I was considering a FPGA solution first, even had a Xilinx ZYNQ training 
for that.
But switched to BeagleBone PRU soon for several reasons (many 
non-technical ones).

Speed is essential. OK, UniBus/QBus are asynchronuous, so you can delay 
bus cycles
when your emulated devices need processing time.
But the emulator has to watch bus activity in realtime for register 
accesses to emulated devices.
Problem here is not ARM processing power (1+ GHz is fast enough), but 
delays in the GPIO
access and random code delays by Linux task switching and RAM refreshes 
and the like.
So you need to have some realtime logic on the bottom of all the C code.

UniBone should be "community friendly", a FPGA would mean:
- code developers need VHDL/Verilog skills and a special tool chain
- kit builders need to program the FPGA and solder these damn fine pitch 
parts.
- Technically, a interface between ARM core and FPGA is time-critical,
would not work on RPi FPGA shields. So either you implement EVERYTHING
in FPGA, or you are bound to some FPGA SoC demo boards.

As the BeagleBone has these realtime PRUs:
- all development is done in C/C++, familiar cross platform debugging in 
Eclipse.
- the edit-compile-debug cycle is very fast: 10 seconds for a partial 
recompile & program start when
developing remote from a modern PC.
- The whole toolchain (gnu gcc and PRU C commpiler) also runs on the BBB 
itself, so you can
develop new code immediately.
- BBB is slim enough to fit in a DEC card slot, is cheap (down to $60 
now) and will be available for years.
- big Debian/BeagleBone community behind,

Drawbacks of the ARM+PRU approach were:
- the realtime stuff is done with sequential code, so manual 
optimization was needed.
- the PRU code&RAM space is limited, design can not be scaled up endlessly.
- limited pin count available, a GPIO multiplier was needed.


UniBone is a success because indeed several contributors accepted it.
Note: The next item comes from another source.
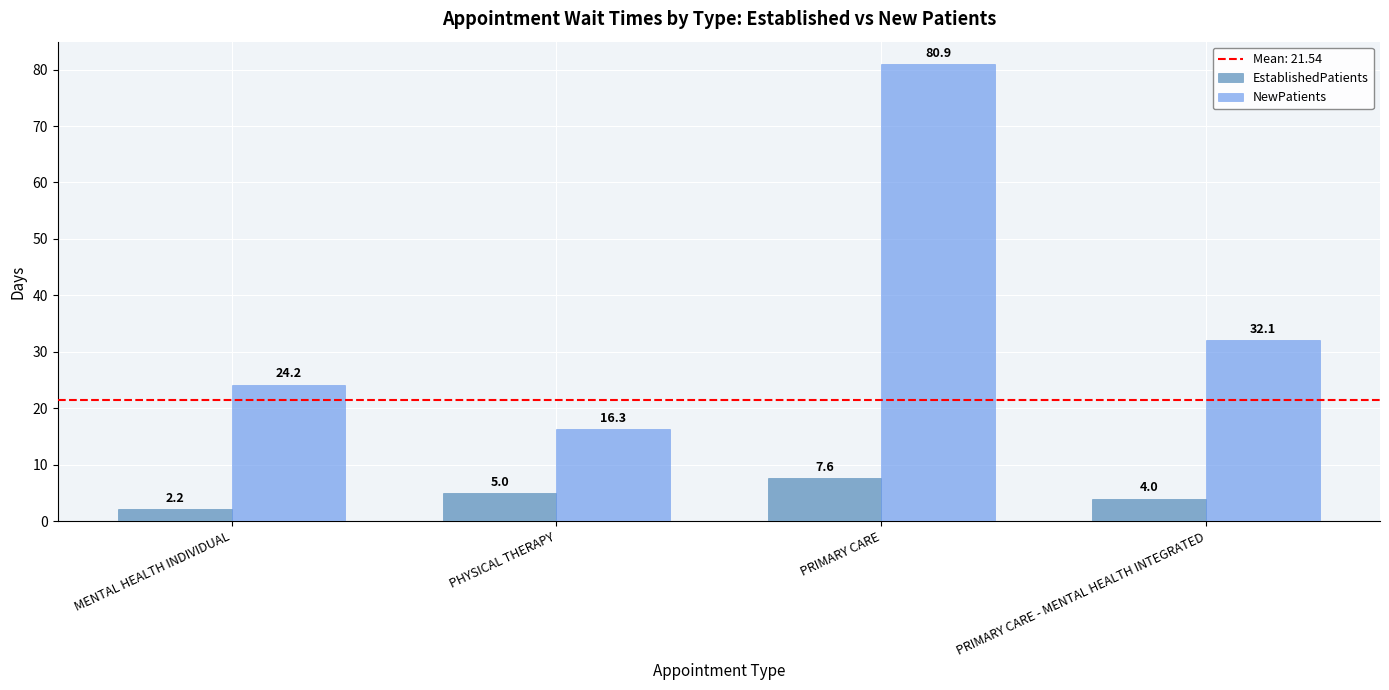

What is the average value of the NewPatients series?

38.4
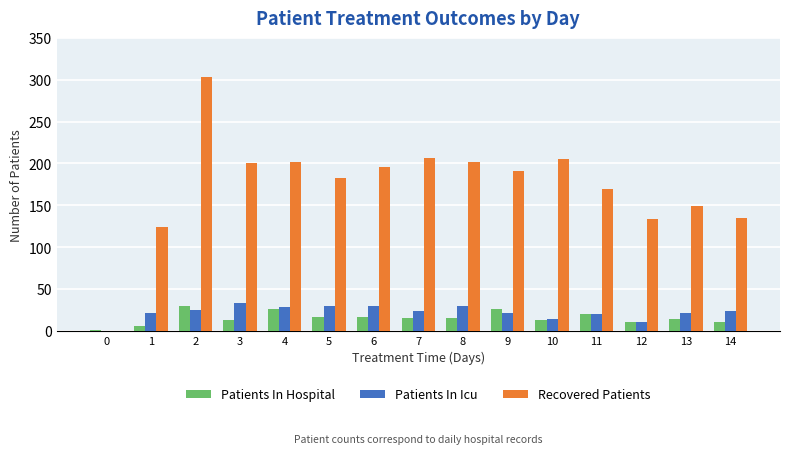

What is the sum of the Patients In Hospital values at 13 and 3?

27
Despite choosing BBB, I wasn't sure for long wether that ARM+PRU 
approach wouldn't be a dead end technology.
There was not much development on the BeagleBones for 5 years, but with 
the new
BBONE-AI, everything has changed.
TI followed the "Linux ARM + coprocessors" road here in a spectacular way.
The mandatory move to "multi core, GHz, RAM, WiFi, GBit Ethernet, USB3" 
has been done too.


 > It does seem useful to have this thing run linux and ethernet and be 
able to pass
 > files (data and programs) back and forth very easily.
 > the FPGA approach seems more technically challenging but seems less 
universal (to my limited mind).
 > It would seem a BBB you could load software, test, and reload as 
easily as
 > copying some executable code (I dont know if that is correct or an 
over simplification).
 > whereas the FPGA sounds like it needs to be recompiled/re-burned each 
time?
All true, see above.
 >
 > I dont know whether an RPi could work or if the BBB is needed for 
speed etc.
RPi's are faster and have more ARM cores than BBB, but thats in fact not 
needed.
"Realtime determinism" is the keyword here, as well as GPIO speed.
BBB PRUs can toggle GPIOs with 50+MHz.